## Written exercise
Extend the article about David Sylvian's album Brilliant Trees, starting right after its final sentence.

## Document segment
Studio album by David Sylvian
- Released: 25 June 1984
- Recorded: 1983–1984
- Studios: Hansa Tonstudio (Berlin, Germany); The Church Studios (London, England);
- Genres: Art rock; avant-pop;
- Length: 39:37
- Label: Virgin
- Producers: David Sylvian; Steve Nye;

David Sylvian chronology
|  | Brilliant Trees (1984) | Alchemy: An Index of Possibilities (1985) |

Singles from Brilliant Trees
- "Red Guitar" Released: 21 May 1984; "The Ink in the Well" Released: 6 August 1984; "Pulling Punches" Released: 22 October 1984;

Alternative cover
- 2003 remastered edition

= Brilliant Trees =

Brilliant Trees is the debut solo studio album by the English musician David Sylvian, released on 25 June 1984 by Virgin Records. The album peaked at number 4 on the UK Albums Chart and has been certified Gold by the British Phonographic Industry (BPI) for sales in excess of 100,000 copies.

==History==

Sylvian in an interview 1984, about 4 track home recording.

Produced by Sylvian with Steve Nye, Brilliant Trees was Sylvian's first studio album release after the break-up of his band Japan in December 1982 (though former Japan members Steve Jansen and Richard Barbieri both appear on the album). AllMusic called the album "an eclectic affair fusing funk, jazz, and ambient." Additional musicians on the album included Holger Czukay, Danny Thompson, Jon Hassell, Mark Isham, Ronny Drayton, Kenny Wheeler, Phil Palmer and Ryuichi Sakamoto of Yellow Magic Orchestra (YMO). Sylvian and Sakamoto had previously collaborated on the singles "Bamboo Houses" and "Forbidden Colours", and continued to collaborate at various points in their careers.

Brilliant Trees was recorded August 1983 at Hansa in Berlin, and over about 6 weeks in London at the end of 1983 and the beginning of 1984. With the majority of vocal overdubs completed at The Church Studios in Crouch End, Sylvian and Nye then relocated to AIR Studios to begin mixing.

Lyrically, the album includes references to writers, thinkers and artistic figures who were influencing Sylvian at the time, including Jean-Paul Sartre, Pablo Picasso and Jean Cocteau. For instance, the song "The Ink in the Well" references Cocteau's film The Blood of a Poet (1932) and Sartre's novel The Age of Reason (1945). Many of the lyrics also express Sylvian's searching explorations of spirituality in different forms.

For the recording of the album Sylvian decided to work with musicians he respected as a dedicated band, tailoring the arrangements around their involvement and giving them each a specific role, rather than hiring less passionate session musicians. A great admirer of Holger Czukay's studio album Movies (1979), Sylvian also invited the German musician to contribute to the album. Czukay supplied the innovative samples played back on a dictaphone, and became a close friend of Sylvian.

==Release==
The album peaked at number 4 in the UK, the highest chart position of Sylvian's career to date, and contains his biggest solo hit, "Red Guitar", which reached number 17 on the UK Singles Chart. In 1994, ten years after its release, the album was certified Gold by the BPI for sales in excess of 100,000 copies.

## Information supplied
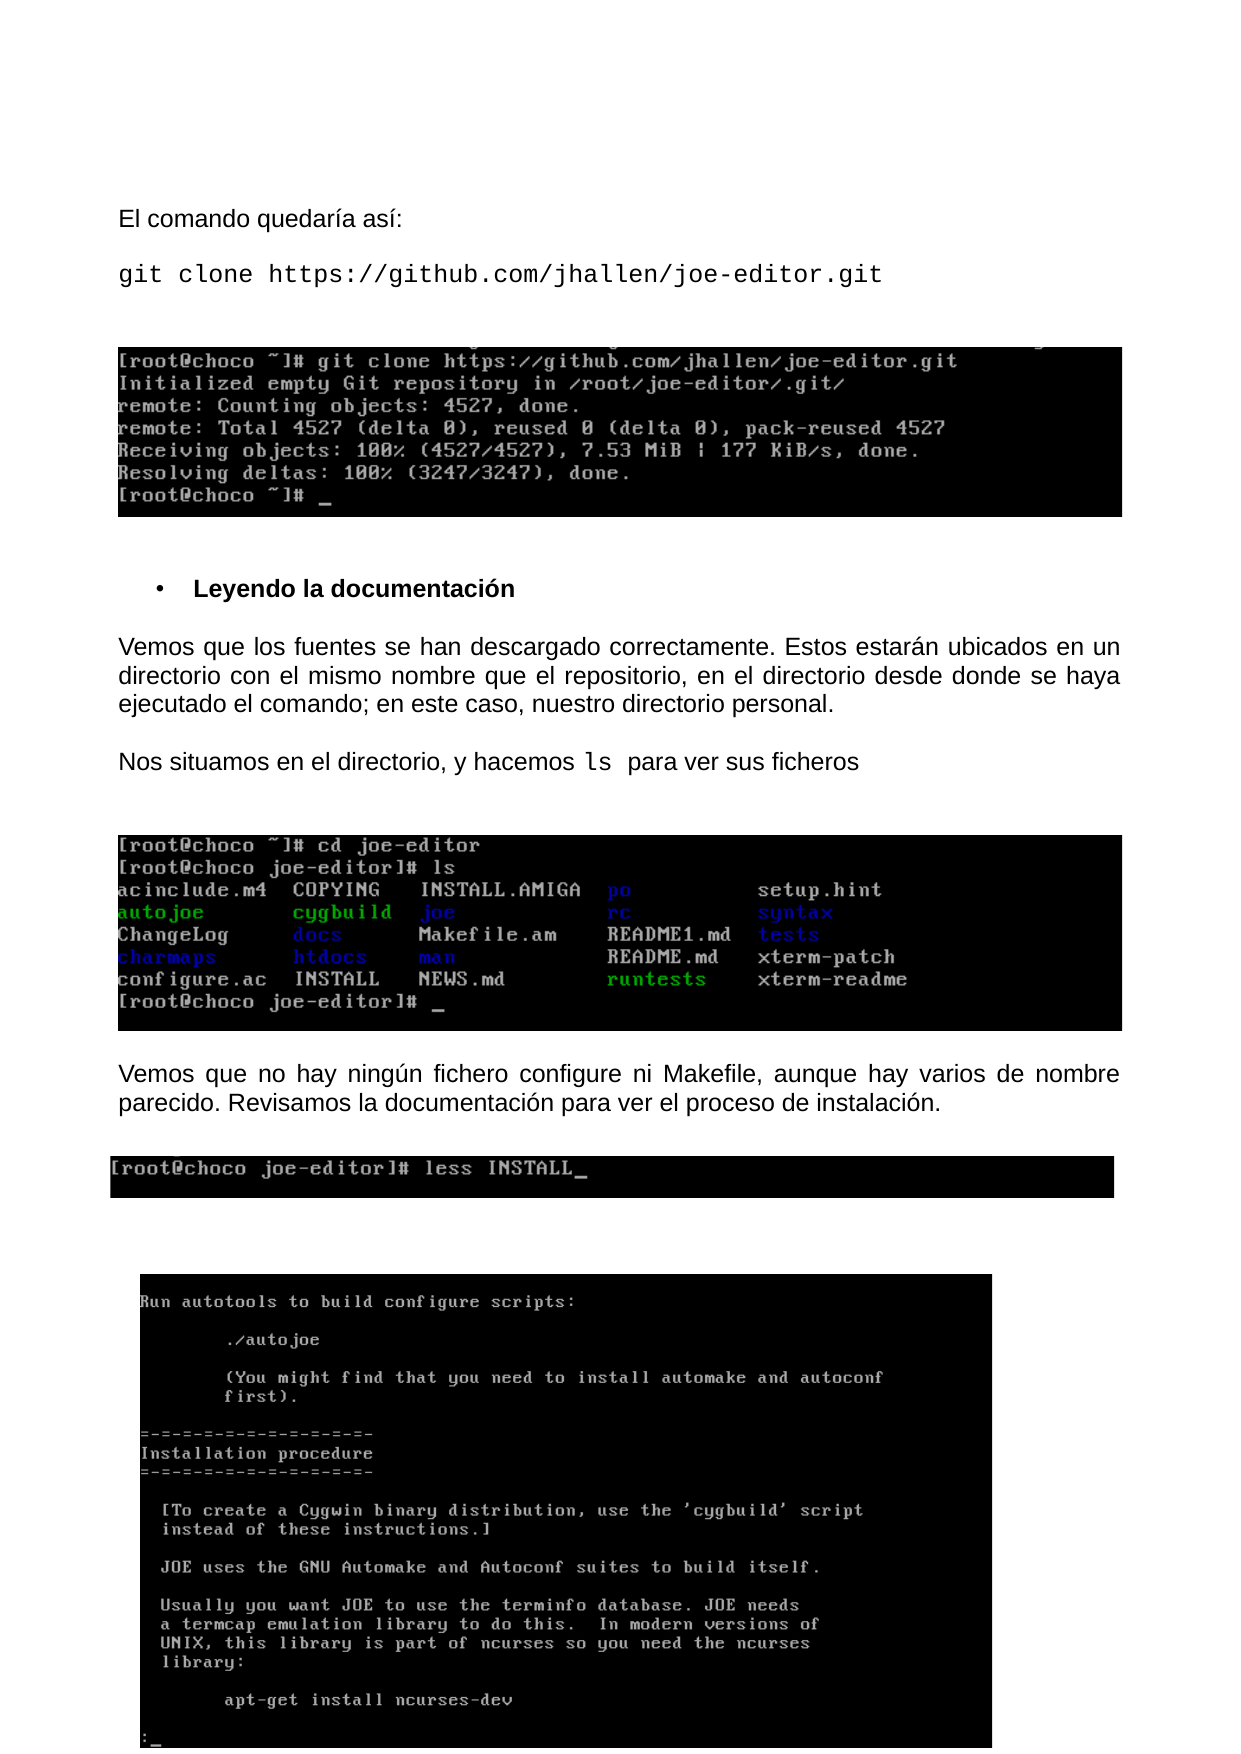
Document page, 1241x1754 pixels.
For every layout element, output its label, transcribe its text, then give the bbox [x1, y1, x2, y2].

picture [118, 347, 1123, 517]
text Vemos que no hay ningún fichero configure ni Makefile, aunque hay varios de nombre parecido. Revisamos la documentación para ver el proceso de instalación. [118, 1059, 1122, 1116]
text Nos situamos en el directorio, y hacemos ls para ver sus ficheros [118, 747, 1122, 778]
picture [118, 835, 1123, 1031]
picture [140, 1274, 993, 1748]
text El comando quedaría así: [118, 204, 1122, 233]
text git clone https://github.com/jhallen/joe-editor.git [118, 262, 1122, 290]
text Vemos que los fuentes se han descargado correctamente. Estos estarán ubicados en un directorio con el mismo nombre que el repositorio, en el directorio desde donde se haya ejecutado el comando; en este caso, nuestro directorio personal. [118, 632, 1122, 718]
list Leyendo la documentación [156, 574, 1122, 603]
picture [110, 1156, 1115, 1198]
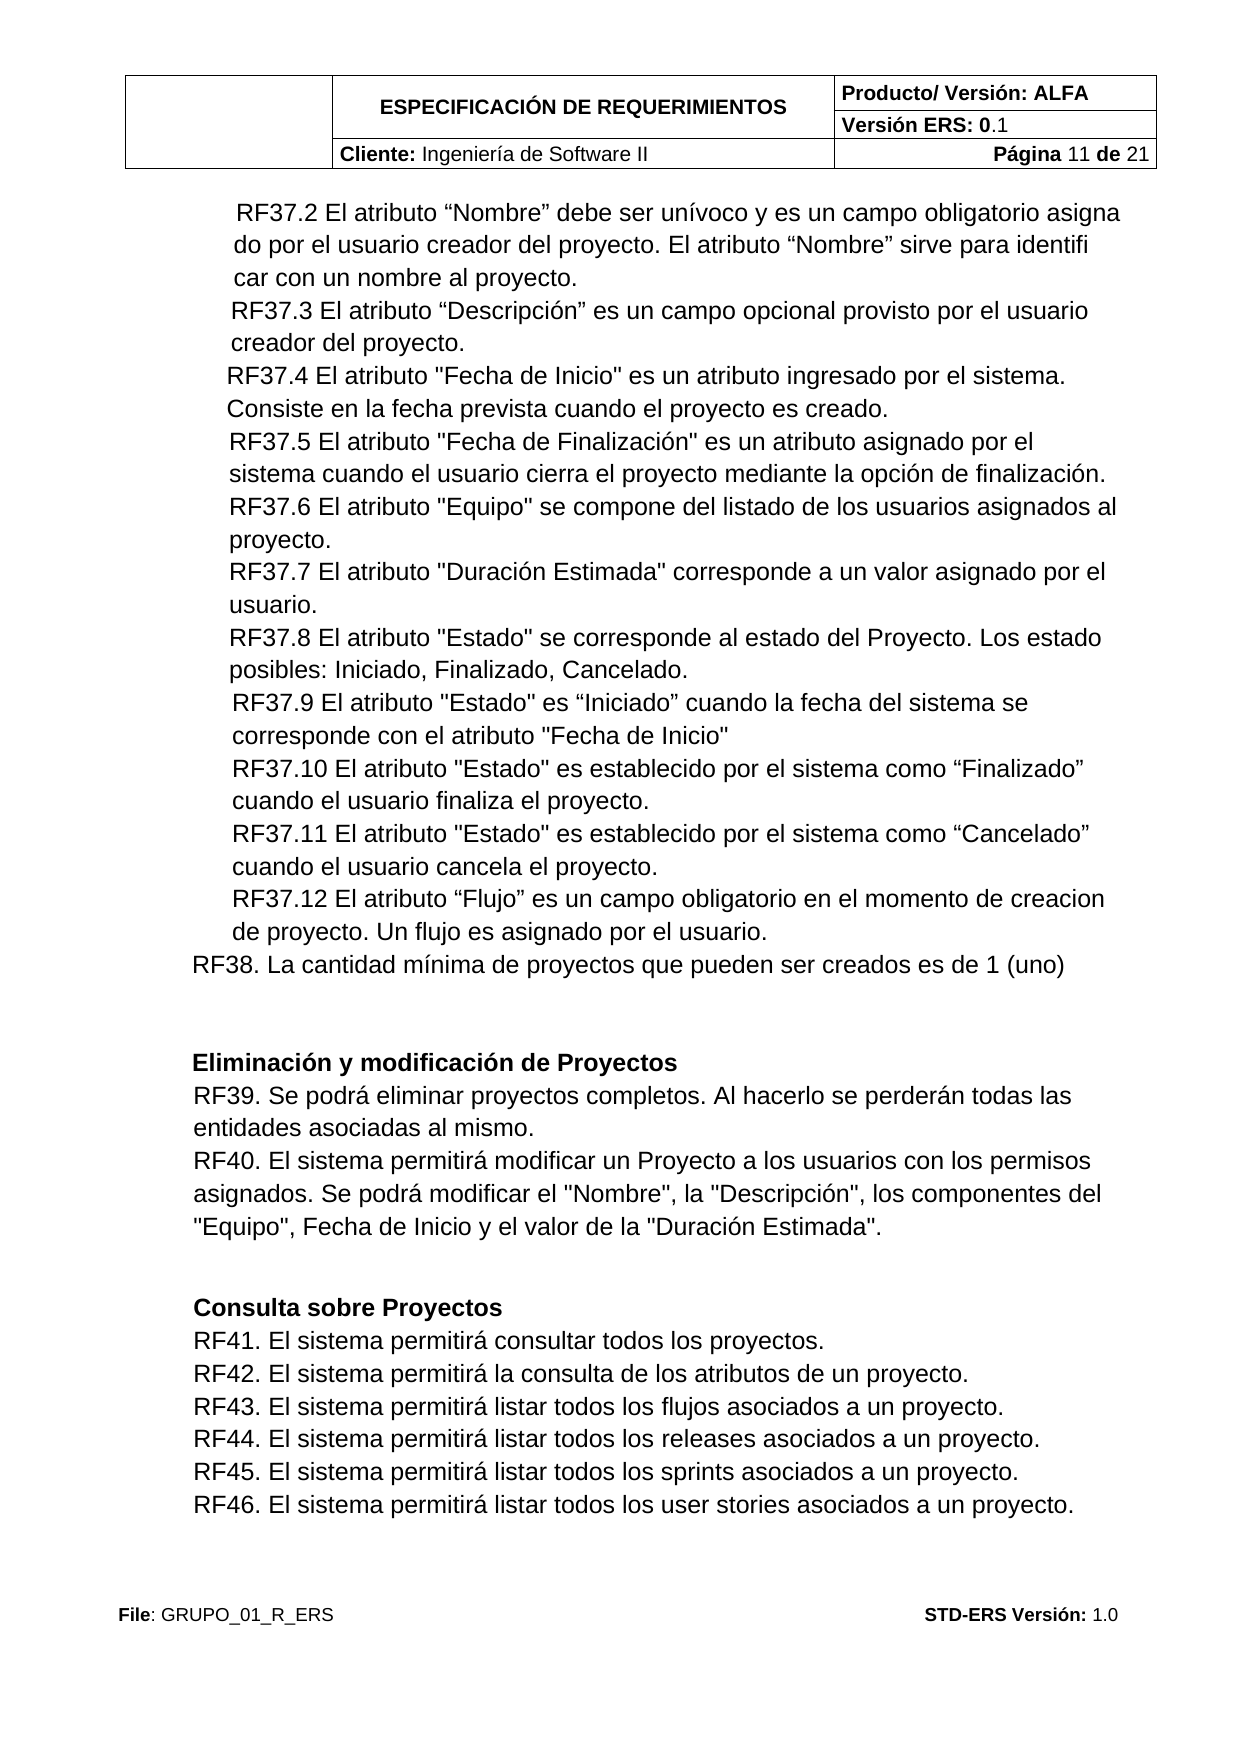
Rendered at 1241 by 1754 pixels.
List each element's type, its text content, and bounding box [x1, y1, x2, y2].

list RF42. El sistema permitirá la consulta de los atributos de un proyecto. [156, 1359, 1122, 1387]
list RF37.2 El atributo “Nombre” debe ser unívoco y es un campo obligatorio asigna do por el usuario creador del proyecto. El atributo “Nombre” sirve para identifi car con un nombre al proyecto. [118, 198, 1122, 292]
list RF37.11 El atributo "Estado" es establecido por el sistema como “Cancelado” cuando el usuario cancela el proyecto. [232, 819, 1122, 881]
list RF41. El sistema permitirá consultar todos los proyectos. [156, 1326, 1122, 1355]
text Eliminación y modificación de Proyectos [192, 1048, 1122, 1077]
list RF37.4 El atributo "Fecha de Inicio" es un atributo ingresado por el sistema. Consiste en la fecha prevista cuando el proyecto es creado. [118, 361, 1122, 423]
list RF37.12 El atributo “Flujo” es un campo obligatorio en el momento de creacion de proyecto. Un flujo es asignado por el usuario. [232, 884, 1122, 946]
list RF39. Se podrá eliminar proyectos completos. Al hacerlo se perderán todas las entidades asociadas al mismo. [156, 1081, 1122, 1142]
list RF43. El sistema permitirá listar todos los flujos asociados a un proyecto. [156, 1391, 1122, 1420]
list RF46. El sistema permitirá listar todos los user stories asociados a un proyecto. [156, 1489, 1122, 1518]
list RF37.6 El atributo "Equipo" se compone del listado de los usuarios asignados al proyecto. [229, 492, 1122, 553]
list RF40. El sistema permitirá modificar un Proyecto a los usuarios con los permisos asignados. Se podrá modificar el "Nombre", la "Descripción", los componentes del "Equipo", Fecha de Inicio y el valor de la "Duración Estimada". [156, 1146, 1122, 1240]
list RF37.5 El atributo "Fecha de Finalización" es un atributo asignado por el sistema cuando el usuario cierra el proyecto mediante la opción de finalización. [229, 427, 1122, 488]
list RF38. La cantidad mínima de proyectos que pueden ser creados es de 1 (uno) [192, 950, 1122, 979]
list RF44. El sistema permitirá listar todos los releases asociados a un proyecto. [156, 1424, 1122, 1453]
list RF37.8 El atributo "Estado" se corresponde al estado del Proyecto. Los estado posibles: Iniciado, Finalizado, Cancelado. [229, 623, 1122, 684]
list RF37.7 El atributo "Duración Estimada" corresponde a un valor asignado por el usuario. [229, 557, 1122, 619]
list RF37.9 El atributo "Estado" es “Iniciado” cuando la fecha del sistema se corresponde con el atributo "Fecha de Inicio" [232, 688, 1122, 750]
list RF45. El sistema permitirá listar todos los sprints asociados a un proyecto. [156, 1457, 1122, 1486]
list Consulta sobre Proyectos [156, 1293, 1122, 1322]
list RF37.3 El atributo “Descripción” es un campo opcional provisto por el usuario creador del proyecto. [193, 296, 1122, 357]
list RF37.10 El atributo "Estado" es establecido por el sistema como “Finalizado” cuando el usuario finaliza el proyecto. [232, 754, 1122, 815]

## The response
In 1994, the album was reissued in the US as Brilliant Trees / Words with the Shaman, which included the three part EP Words with the Shaman as bonus tracks; these songs were also included on the cassette-only album Alchemy: An Index of Possibilities (1985). In 2003, a remastered limited digipak version of Brilliant Trees was released. In 2006 it was reissued in a standard jewel-case. The album cover for both releases was altered to a cropped photo of Sylvian with new type fonts.

In February 2019, as part of a redesigned monochrome sleeved vinyl reissue batch of his 1980s albums, Brilliant Trees was released in a gatefold sleeve, once again with a new set of type fonts. No new mastering was done for this; the 2003 remaster was used.

==Critical reception==

Brilliant Trees was well received by the contemporary British music press. "Sylvian has grown up," wrote Sounds critic Carole Linfield. "He's left art school, gone through the grey and come out in a spectrum of pastel shades that entrance and enthral. Gone is the clichéd imagery that once haunted Japan... in its place is a solo artist who deserves more respect than his beautiful face often allows." In an enthusiastic review, Melody Makers Steve Sutherland, who had previously been critical of Sylvian's work with Japan, concluded that "Brilliant Trees inadvertently attains the stature Sylvian's always sought. It's a masterpiece."

Richard Cook for NME described the album as "private and intolerant – really, an astonishing statement from one in his position – but it is a transformation of thought into music which involves the finest skill, an uncanny talent." Betty Page for Record Mirror described it as "all oh-so-fragile but meaty at the same time, obviously occasionally un peu pretentious, but very painstakingly crafted and built up with great care and affection."

Sylvian biographer Martin Power found that the Side two of the record required the listener to enter "into new, more demanding territories".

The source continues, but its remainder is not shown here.